[Dataset items]

● ● ● ● ● ● ●

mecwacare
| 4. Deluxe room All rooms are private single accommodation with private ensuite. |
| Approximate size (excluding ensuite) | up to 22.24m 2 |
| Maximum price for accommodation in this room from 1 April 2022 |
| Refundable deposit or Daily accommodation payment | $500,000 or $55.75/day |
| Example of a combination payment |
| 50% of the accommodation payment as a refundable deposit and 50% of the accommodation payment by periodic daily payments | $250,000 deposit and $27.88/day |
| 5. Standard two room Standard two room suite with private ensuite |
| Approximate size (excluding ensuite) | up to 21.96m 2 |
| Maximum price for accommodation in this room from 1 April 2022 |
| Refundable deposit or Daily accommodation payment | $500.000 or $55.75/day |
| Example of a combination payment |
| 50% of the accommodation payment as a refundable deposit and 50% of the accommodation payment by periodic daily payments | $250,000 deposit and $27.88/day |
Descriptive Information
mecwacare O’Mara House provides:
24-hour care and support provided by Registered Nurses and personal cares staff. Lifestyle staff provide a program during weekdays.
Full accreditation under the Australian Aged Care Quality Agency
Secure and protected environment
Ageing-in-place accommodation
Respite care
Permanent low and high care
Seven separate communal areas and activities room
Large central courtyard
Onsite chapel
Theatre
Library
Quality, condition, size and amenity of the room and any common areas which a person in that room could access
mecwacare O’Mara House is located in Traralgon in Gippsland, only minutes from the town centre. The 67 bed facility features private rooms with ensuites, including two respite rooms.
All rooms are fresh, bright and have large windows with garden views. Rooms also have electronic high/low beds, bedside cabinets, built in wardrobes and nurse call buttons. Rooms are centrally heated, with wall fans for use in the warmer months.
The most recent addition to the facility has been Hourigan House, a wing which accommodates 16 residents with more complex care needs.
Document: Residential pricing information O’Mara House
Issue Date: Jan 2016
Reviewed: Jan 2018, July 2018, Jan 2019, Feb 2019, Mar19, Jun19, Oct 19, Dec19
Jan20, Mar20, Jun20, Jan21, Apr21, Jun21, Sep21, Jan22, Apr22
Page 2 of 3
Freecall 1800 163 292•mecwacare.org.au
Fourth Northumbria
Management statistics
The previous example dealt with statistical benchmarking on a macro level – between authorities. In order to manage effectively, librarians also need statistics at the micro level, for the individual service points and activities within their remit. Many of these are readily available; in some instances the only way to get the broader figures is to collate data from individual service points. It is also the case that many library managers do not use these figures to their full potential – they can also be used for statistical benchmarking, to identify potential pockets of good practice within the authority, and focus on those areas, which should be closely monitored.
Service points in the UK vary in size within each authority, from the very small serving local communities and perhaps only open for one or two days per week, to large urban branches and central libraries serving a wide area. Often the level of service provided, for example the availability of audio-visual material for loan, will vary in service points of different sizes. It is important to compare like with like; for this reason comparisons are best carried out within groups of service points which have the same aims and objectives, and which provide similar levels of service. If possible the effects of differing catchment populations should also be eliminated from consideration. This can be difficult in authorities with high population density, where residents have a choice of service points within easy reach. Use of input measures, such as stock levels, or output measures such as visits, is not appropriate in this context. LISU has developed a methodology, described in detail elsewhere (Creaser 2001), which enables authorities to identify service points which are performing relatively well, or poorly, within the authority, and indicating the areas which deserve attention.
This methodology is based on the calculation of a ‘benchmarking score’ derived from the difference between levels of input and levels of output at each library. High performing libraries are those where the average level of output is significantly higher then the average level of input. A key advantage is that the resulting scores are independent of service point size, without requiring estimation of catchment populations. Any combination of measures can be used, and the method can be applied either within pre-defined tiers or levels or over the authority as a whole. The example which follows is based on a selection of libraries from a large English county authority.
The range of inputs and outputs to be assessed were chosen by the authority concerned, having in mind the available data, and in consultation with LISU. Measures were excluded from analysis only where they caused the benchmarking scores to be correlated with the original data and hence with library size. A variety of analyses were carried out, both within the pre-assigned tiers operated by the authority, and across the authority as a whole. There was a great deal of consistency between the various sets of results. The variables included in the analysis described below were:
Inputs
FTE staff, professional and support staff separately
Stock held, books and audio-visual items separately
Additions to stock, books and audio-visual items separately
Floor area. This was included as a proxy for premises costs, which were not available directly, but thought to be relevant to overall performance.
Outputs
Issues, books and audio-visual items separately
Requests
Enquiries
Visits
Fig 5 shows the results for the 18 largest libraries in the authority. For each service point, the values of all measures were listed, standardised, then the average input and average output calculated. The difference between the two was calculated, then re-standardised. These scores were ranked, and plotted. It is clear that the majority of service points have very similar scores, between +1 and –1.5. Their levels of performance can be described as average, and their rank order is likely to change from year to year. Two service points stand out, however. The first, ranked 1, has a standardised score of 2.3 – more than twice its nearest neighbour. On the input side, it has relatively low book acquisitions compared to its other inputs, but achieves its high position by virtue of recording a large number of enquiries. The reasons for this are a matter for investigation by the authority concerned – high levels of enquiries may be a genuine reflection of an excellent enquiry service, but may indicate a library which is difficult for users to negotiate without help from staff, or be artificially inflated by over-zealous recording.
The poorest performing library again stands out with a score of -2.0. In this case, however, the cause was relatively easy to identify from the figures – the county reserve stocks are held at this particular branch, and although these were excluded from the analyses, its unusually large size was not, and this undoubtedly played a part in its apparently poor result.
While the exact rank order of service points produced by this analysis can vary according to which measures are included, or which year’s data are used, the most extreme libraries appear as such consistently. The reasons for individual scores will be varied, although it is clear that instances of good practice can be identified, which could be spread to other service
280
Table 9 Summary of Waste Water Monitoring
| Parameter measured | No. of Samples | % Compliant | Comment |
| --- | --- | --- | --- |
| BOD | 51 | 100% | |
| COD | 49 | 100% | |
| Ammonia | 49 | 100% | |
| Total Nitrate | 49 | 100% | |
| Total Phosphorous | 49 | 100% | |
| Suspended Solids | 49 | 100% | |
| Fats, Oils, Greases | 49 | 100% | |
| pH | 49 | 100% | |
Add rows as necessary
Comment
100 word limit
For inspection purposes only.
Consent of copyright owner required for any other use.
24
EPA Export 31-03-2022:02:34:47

● ● ● ● ● ● ●

[Task requirements]
Word for word, write out the data.

[Result of the exercise]
mecwacare
| 4. Deluxe room All rooms are private single accommodation with private ensuite. |
| Approximate size (excluding ensuite) | up to 22.24m 2 |
| Maximum price for accommodation in this room from 1 April 2022 |
| Refundable deposit or Daily accommodation payment | $500,000 or $55.75/day |
| Example of a combination payment |
| 50% of the accommodation payment as a refundable deposit and 50% of the accommodation payment by periodic daily payments | $250,000 deposit and $27.88/day |
| 5. Standard two room Standard two room suite with private ensuite |
| Approximate size (excluding ensuite) | up to 21.96m 2 |
| Maximum price for accommodation in this room from 1 April 2022 |
| Refundable deposit or Daily accommodation payment | $500.000 or $55.75/day |
| Example of a combination payment |
| 50% of the accommodation payment as a refundable deposit and 50% of the accommodation payment by periodic daily payments | $250,000 deposit and $27.88/day |
Descriptive Information
mecwacare O’Mara House provides:
24-hour care and support provided by Registered Nurses and personal cares staff. Lifestyle staff provide a program during weekdays.
Full accreditation under the Australian Aged Care Quality Agency
Secure and protected environment
Ageing-in-place accommodation
Respite care
Permanent low and high care
Seven separate communal areas and activities room
Large central courtyard
Onsite chapel
Theatre
Library
Quality, condition, size and amenity of the room and any common areas which a person in that room could access
mecwacare O’Mara House is located in Traralgon in Gippsland, only minutes from the town centre. The 67 bed facility features private rooms with ensuites, including two respite rooms.
All rooms are fresh, bright and have large windows with garden views. Rooms also have electronic high/low beds, bedside cabinets, built in wardrobes and nurse call buttons. Rooms are centrally heated, with wall fans for use in the warmer months.
The most recent addition to the facility has been Hourigan House, a wing which accommodates 16 residents with more complex care needs.
Document: Residential pricing information O’Mara House
Issue Date: Jan 2016
Reviewed: Jan 2018, July 2018, Jan 2019, Feb 2019, Mar19, Jun19, Oct 19, Dec19
Jan20, Mar20, Jun20, Jan21, Apr21, Jun21, Sep21, Jan22, Apr22
Page 2 of 3
Freecall 1800 163 292•mecwacare.org.au
Fourth Northumbria
Management statistics
The previous example dealt with statistical benchmarking on a macro level – between authorities. In order to manage effectively, librarians also need statistics at the micro level, for the individual service points and activities within their remit. Many of these are readily available; in some instances the only way to get the broader figures is to collate data from individual service points. It is also the case that many library managers do not use these figures to their full potential – they can also be used for statistical benchmarking, to identify potential pockets of good practice within the authority, and focus on those areas, which should be closely monitored.
Service points in the UK vary in size within each authority, from the very small serving local communities and perhaps only open for one or two days per week, to large urban branches and central libraries serving a wide area. Often the level of service provided, for example the availability of audio-visual material for loan, will vary in service points of different sizes. It is important to compare like with like; for this reason comparisons are best carried out within groups of service points which have the same aims and objectives, and which provide similar levels of service. If possible the effects of differing catchment populations should also be eliminated from consideration. This can be difficult in authorities with high population density, where residents have a choice of service points within easy reach. Use of input measures, such as stock levels, or output measures such as visits, is not appropriate in this context. LISU has developed a methodology, described in detail elsewhere (Creaser 2001), which enables authorities to identify service points which are performing relatively well, or poorly, within the authority, and indicating the areas which deserve attention.
This methodology is based on the calculation of a ‘benchmarking score’ derived from the difference between levels of input and levels of output at each library. High performing libraries are those where the average level of output is significantly higher then the average level of input. A key advantage is that the resulting scores are independent of service point size, without requiring estimation of catchment populations. Any combination of measures can be used, and the method can be applied either within pre-defined tiers or levels or over the authority as a whole. The example which follows is based on a selection of libraries from a large English county authority.
The range of inputs and outputs to be assessed were chosen by the authority concerned, having in mind the available data, and in consultation with LISU. Measures were excluded from analysis only where they caused the benchmarking scores to be correlated with the original data and hence with library size. A variety of analyses were carried out, both within the pre-assigned tiers operated by the authority, and across the authority as a whole. There was a great deal of consistency between the various sets of results. The variables included in the analysis described below were:
Inputs
FTE staff, professional and support staff separately
Stock held, books and audio-visual items separately
Additions to stock, books and audio-visual items separately
Floor area. This was included as a proxy for premises costs, which were not available directly, but thought to be relevant to overall performance.
Outputs
Issues, books and audio-visual items separately
Requests
Enquiries
Visits
Fig 5 shows the results for the 18 largest libraries in the authority. For each service point, the values of all measures were listed, standardised, then the average input and average output calculated. The difference between the two was calculated, then re-standardised. These scores were ranked, and plotted. It is clear that the majority of service points have very similar scores, between +1 and –1.5. Their levels of performance can be described as average, and their rank order is likely to change from year to year. Two service points stand out, however. The first, ranked 1, has a standardised score of 2.3 – more than twice its nearest neighbour. On the input side, it has relatively low book acquisitions compared to its other inputs, but achieves its high position by virtue of recording a large number of enquiries. The reasons for this are a matter for investigation by the authority concerned – high levels of enquiries may be a genuine reflection of an excellent enquiry service, but may indicate a library which is difficult for users to negotiate without help from staff, or be artificially inflated by over-zealous recording.
The poorest performing library again stands out with a score of -2.0. In this case, however, the cause was relatively easy to identify from the figures – the county reserve stocks are held at this particular branch, and although these were excluded from the analyses, its unusually large size was not, and this undoubtedly played a part in its apparently poor result.
While the exact rank order of service points produced by this analysis can vary according to which measures are included, or which year’s data are used, the most extreme libraries appear as such consistently. The reasons for individual scores will be varied, although it is clear that instances of good practice can be identified, which could be spread to other service
280
Table 9 Summary of Waste Water Monitoring
| Parameter measured | No. of Samples | % Compliant | Comment |
| --- | --- | --- | --- |
| BOD | 51 | 100% | |
| COD | 49 | 100% | |
| Ammonia | 49 | 100% | |
| Total Nitrate | 49 | 100% | |
| Total Phosphorous | 49 | 100% | |
| Suspended Solids | 49 | 100% | |
| Fats, Oils, Greases | 49 | 100% | |
| pH | 49 | 100% | |
Add rows as necessary
Comment
100 word limit
For inspection purposes only.
Consent of copyright owner required for any other use.
24
EPA Export 31-03-2022:02:34:47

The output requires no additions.